-- BEGIN DOCUMENT TEXT --

The difference is that we do not indicate the base year, and that may be on the surface a missing element on our part. This is intentional. First of all, when we talk about 2050, it may not be centuries away, but it is still some time away, and we do not have sufficient scientific knowledge to be very precise or concrete in identifying a goal in a very specific way. It is going to be a vision that could be shared as a target that could be accepted and shared by all the countries of the world, but if we are to set a target in 2050 which may have an element of being binding or mandatory, then you have to really work out to define it very precisely, because it will be an obligation for the entire world to achieve, or after that for each and every country to achieve. That is not our intention, because that is still not possible scientifically, and also at the same time, since we are talking about 2050, we still have some time before reaching that year.

What we need to be more focused on is the second pillar that I mentioned earlier, which is what are the issues that we need to address and have concrete consensus on the post-Kyoto framework, and that is what are the major elements that we need to identify and agree on for the framework that will be available to us for the period post-2013.

Press: I am sorry, just a follow up. So this is not a proposal that -- when are you thinking that this might be agreed upon? You mentioned all these meetings that are coming up. When would Japan like to see this non-binding target agreed upon?

-- END DOCUMENT TEXT --

■ **JOB A**: Please quote the records below word for word, everything from the first record down to the line containing "32. | Competition: Friendly", with both ends included.

-- BEGIN SUPPLIED MATERIAL --

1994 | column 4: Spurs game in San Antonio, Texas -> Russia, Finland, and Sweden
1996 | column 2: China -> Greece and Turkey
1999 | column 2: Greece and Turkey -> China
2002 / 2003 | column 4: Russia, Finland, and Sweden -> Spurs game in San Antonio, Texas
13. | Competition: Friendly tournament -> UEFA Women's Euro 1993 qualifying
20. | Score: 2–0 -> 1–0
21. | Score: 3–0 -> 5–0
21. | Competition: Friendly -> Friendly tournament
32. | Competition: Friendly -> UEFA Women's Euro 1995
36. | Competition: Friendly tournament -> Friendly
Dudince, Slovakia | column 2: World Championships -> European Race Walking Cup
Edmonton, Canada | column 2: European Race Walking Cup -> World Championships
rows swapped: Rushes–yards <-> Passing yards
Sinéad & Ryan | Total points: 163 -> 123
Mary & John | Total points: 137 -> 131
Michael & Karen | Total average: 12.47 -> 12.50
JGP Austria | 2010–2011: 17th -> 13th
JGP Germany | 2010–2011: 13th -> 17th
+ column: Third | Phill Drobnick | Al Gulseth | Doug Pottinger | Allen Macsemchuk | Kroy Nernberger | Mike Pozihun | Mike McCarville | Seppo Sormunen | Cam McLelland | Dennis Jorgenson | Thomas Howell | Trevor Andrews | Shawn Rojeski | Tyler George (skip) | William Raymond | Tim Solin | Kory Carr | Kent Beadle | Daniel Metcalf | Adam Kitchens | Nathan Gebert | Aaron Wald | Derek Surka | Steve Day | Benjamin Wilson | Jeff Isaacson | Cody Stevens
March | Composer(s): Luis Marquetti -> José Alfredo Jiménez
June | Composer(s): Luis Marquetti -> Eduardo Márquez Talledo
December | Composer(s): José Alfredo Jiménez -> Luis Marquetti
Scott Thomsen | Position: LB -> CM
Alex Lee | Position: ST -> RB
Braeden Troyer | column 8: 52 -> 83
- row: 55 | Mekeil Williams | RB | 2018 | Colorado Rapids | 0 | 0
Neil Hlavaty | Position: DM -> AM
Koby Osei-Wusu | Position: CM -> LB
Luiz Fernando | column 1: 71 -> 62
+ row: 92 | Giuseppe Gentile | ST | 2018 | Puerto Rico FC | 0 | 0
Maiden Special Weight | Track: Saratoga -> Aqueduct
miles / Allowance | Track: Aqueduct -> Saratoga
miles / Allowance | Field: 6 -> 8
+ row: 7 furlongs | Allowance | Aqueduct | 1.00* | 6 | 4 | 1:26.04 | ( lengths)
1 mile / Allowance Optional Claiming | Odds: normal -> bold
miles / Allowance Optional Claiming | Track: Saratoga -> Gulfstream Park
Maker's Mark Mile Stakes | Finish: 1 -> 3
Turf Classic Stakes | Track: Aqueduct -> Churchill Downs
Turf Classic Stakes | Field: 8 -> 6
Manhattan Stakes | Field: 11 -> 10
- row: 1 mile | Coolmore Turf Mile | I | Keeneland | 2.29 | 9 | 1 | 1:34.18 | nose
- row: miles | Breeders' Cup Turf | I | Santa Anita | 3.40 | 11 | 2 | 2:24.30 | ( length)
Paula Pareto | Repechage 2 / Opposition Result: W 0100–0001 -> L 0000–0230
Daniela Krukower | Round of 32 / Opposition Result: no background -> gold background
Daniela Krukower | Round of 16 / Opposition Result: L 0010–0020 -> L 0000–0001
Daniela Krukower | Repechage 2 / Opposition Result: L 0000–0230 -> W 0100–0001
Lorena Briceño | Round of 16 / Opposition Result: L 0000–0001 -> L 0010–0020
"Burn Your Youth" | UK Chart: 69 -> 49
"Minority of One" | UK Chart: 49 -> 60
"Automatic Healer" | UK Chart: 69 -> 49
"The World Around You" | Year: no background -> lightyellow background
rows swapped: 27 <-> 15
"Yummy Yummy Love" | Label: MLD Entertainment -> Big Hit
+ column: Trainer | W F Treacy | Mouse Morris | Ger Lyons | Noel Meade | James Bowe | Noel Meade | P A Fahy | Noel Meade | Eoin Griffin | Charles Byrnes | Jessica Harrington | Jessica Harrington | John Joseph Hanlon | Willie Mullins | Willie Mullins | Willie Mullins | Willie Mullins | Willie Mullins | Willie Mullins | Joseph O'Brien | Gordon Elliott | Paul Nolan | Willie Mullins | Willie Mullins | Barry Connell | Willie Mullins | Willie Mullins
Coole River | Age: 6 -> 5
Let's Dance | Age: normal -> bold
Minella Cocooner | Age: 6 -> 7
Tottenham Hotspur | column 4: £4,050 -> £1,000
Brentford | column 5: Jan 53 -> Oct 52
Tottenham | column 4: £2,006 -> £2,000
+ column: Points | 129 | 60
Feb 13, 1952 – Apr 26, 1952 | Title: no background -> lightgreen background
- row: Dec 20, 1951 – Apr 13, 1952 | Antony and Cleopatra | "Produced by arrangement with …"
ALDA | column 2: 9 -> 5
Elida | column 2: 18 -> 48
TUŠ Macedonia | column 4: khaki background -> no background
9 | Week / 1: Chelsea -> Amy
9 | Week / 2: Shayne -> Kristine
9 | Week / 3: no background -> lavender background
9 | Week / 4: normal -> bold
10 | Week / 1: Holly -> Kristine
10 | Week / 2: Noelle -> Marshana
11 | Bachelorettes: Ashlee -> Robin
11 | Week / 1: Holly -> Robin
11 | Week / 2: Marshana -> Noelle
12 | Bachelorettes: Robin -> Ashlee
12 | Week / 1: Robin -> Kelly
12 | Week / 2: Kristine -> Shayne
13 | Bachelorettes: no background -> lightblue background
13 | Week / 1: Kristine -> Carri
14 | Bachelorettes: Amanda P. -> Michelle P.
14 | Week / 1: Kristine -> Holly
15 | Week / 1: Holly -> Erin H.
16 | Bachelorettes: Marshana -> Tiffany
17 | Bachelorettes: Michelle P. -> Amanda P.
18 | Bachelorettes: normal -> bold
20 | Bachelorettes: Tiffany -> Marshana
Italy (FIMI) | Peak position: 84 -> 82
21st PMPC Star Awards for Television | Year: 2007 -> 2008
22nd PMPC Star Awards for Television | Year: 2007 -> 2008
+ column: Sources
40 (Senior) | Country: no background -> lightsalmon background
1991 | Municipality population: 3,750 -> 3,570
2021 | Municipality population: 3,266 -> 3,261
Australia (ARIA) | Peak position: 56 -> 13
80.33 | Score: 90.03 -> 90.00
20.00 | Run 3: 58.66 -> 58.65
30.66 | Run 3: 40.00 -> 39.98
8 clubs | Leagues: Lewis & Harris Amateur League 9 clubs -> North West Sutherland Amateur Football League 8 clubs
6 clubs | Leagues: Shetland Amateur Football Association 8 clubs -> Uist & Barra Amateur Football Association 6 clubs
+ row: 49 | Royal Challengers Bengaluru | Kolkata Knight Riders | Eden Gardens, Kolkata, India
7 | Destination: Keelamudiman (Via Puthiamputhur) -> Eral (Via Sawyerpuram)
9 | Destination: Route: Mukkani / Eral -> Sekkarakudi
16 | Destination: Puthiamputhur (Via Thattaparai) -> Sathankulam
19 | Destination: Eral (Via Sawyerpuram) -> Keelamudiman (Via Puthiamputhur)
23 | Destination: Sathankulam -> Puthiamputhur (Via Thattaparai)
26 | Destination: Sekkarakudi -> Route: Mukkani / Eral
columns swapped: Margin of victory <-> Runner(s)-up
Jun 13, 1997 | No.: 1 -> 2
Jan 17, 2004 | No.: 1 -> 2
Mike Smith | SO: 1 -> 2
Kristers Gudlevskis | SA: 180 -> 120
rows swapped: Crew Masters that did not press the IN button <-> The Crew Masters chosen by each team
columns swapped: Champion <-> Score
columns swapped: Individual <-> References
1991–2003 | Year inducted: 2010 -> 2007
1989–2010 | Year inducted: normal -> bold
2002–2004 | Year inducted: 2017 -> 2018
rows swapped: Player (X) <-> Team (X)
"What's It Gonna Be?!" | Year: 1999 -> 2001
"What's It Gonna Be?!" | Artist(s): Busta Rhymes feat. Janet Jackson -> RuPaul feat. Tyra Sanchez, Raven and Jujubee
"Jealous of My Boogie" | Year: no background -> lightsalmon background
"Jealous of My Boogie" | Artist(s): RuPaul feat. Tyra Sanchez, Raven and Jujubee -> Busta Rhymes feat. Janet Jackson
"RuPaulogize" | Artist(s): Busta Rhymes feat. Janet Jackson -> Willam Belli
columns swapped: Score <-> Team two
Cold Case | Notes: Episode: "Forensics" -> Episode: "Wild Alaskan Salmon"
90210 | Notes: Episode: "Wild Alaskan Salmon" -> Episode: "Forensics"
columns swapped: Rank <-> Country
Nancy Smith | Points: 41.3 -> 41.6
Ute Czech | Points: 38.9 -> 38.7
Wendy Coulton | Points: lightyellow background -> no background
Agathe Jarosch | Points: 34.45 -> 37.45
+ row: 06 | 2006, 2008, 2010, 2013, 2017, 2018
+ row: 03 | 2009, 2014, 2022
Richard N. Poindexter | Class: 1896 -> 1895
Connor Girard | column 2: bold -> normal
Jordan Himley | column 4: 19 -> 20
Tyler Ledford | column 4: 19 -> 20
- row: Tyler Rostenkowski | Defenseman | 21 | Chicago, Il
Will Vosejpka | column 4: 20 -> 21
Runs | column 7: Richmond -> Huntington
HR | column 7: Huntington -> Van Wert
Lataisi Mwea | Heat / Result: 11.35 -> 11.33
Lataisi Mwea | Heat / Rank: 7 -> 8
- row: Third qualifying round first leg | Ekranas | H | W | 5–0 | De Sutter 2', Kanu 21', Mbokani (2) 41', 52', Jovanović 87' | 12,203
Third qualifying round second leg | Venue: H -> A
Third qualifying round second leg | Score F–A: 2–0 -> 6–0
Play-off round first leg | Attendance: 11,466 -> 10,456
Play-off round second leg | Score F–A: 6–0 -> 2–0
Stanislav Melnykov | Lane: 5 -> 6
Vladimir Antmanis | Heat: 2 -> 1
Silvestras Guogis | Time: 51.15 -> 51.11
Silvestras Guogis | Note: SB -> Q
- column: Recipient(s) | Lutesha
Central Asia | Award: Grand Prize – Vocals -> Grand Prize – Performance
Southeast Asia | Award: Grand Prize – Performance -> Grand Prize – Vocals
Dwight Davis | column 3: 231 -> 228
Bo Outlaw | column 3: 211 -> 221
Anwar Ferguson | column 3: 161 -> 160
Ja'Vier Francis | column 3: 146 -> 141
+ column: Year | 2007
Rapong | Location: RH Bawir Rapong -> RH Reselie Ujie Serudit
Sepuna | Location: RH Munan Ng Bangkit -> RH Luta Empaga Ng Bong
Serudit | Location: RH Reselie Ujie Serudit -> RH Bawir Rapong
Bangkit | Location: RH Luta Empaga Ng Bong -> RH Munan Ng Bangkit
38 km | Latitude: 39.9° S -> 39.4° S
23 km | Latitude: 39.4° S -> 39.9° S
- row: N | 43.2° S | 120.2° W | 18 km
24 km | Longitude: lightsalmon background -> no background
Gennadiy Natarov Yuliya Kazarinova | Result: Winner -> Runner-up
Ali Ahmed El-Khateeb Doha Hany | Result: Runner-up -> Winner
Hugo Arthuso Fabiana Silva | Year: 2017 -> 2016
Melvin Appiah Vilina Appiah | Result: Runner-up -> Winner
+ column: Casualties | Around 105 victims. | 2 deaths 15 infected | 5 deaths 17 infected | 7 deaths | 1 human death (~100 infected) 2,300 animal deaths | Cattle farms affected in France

-- END SUPPLIED MATERIAL --

■ **JOB B**: Print the passage of the press briefing above verbatim, everything from "What we need" down to "target agreed upon?".

■ **WORKED SOLUTION A**:
1994 | column 4: Spurs game in San Antonio, Texas -> Russia, Finland, and Sweden
1996 | column 2: China -> Greece and Turkey
1999 | column 2: Greece and Turkey -> China
2002 / 2003 | column 4: Russia, Finland, and Sweden -> Spurs game in San Antonio, Texas
13. | Competition: Friendly tournament -> UEFA Women's Euro 1993 qualifying
20. | Score: 2–0 -> 1–0
21. | Score: 3–0 -> 5–0
21. | Competition: Friendly -> Friendly tournament
32. | Competition: Friendly -> UEFA Women's Euro 1995

■ **WORKED SOLUTION B**:
What we need to be more focused on is the second pillar that I mentioned earlier, which is what are the issues that we need to address and have concrete consensus on the post-Kyoto framework, and that is what are the major elements that we need to identify and agree on for the framework that will be available to us for the period post-2013.

Press: I am sorry, just a follow up. So this is not a proposal that -- when are you thinking that this might be agreed upon? You mentioned all these meetings that are coming up. When would Japan like to see this non-binding target agreed upon?